Give back the full listing exactly, setting the pictures aside.
----------------------------------------
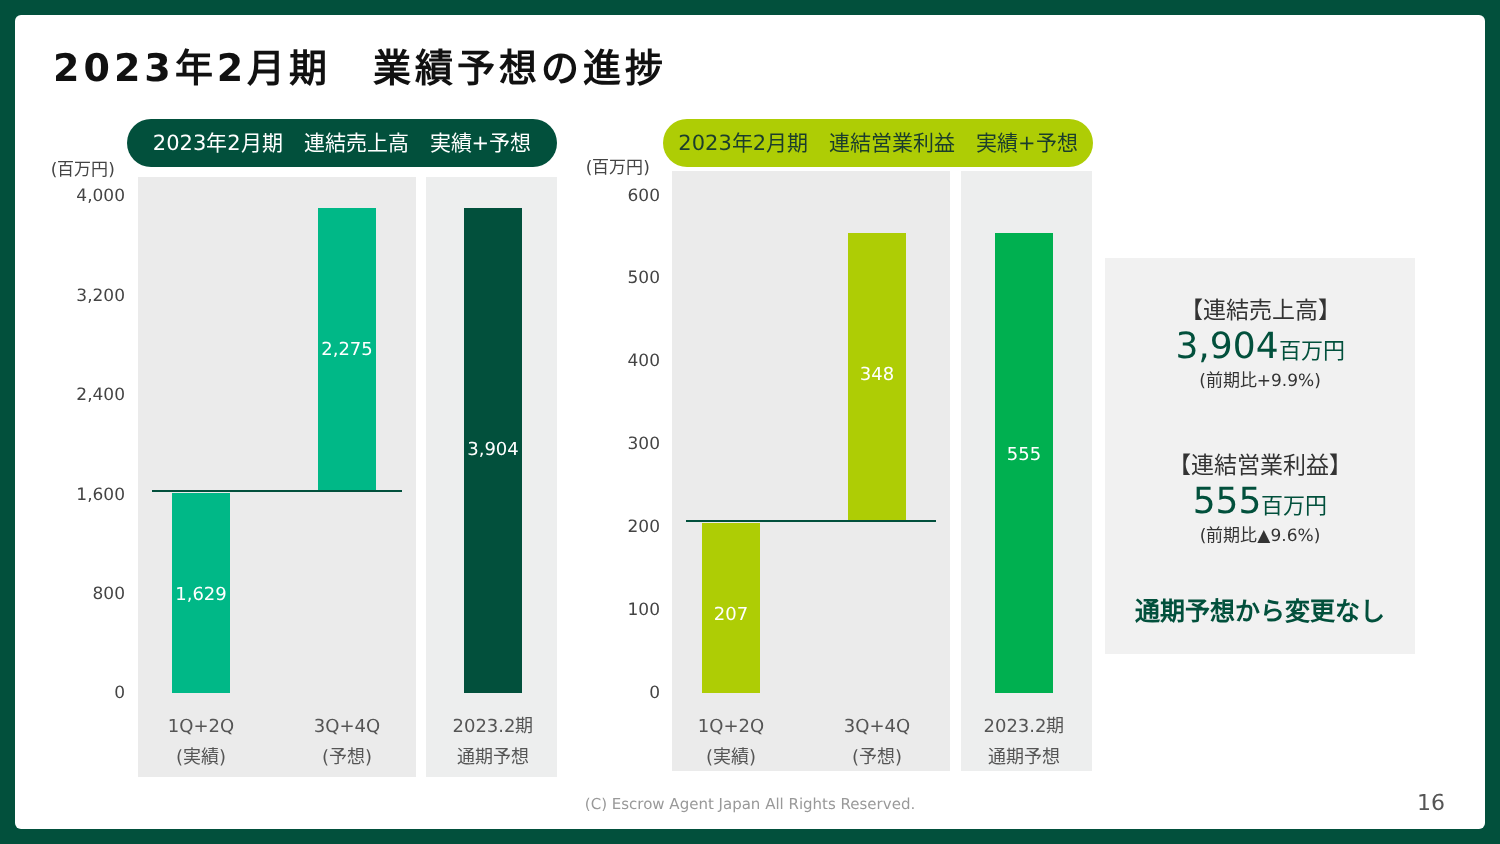2023年2月期　業績予想の進捗
2023年2月期　連結売上高　実績+予想 2023年2月期　連結営業利益　実績+予想
(百万円)
4,000
3,200
2,400
1,600
800
0
1,629
2,275 3,904
1Q+2Q
(実績)
3Q+4Q
(予想)
2023.2期
通期予想
(百万円)
600
500
400
300
200
100
0
207
348 555
1Q+2Q
(実績)
3Q+4Q
(予想)
2023.2期
通期予想
【連結売上高】
3,904百万円
(前期比+9.9%)
【連結営業利益】
555百万円
(前期比▲9.6%)
通期予想から変更なし
(C) Escrow Agent Japan All Rights Reserved. 16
----------------------------------------
ANSWER TO THIS EXERCISE
2023年2月期　業績予想の進捗
2023年2月期　連結売上高　実績+予想 2023年2月期　連結営業利益　実績+予想
(百万円)
4,000
3,200
2,400
1,600
800
0
1,629
2,275 3,904
1Q+2Q
(実績)
3Q+4Q
(予想)
2023.2期
通期予想
(百万円)
600
500
400
300
200
100
0
207
348 555
1Q+2Q
(実績)
3Q+4Q
(予想)
2023.2期
通期予想
【連結売上高】
3,904百万円
(前期比+9.9%)
【連結営業利益】
555百万円
(前期比▲9.6%)
通期予想から変更なし
(C) Escrow Agent Japan All Rights Reserved. 16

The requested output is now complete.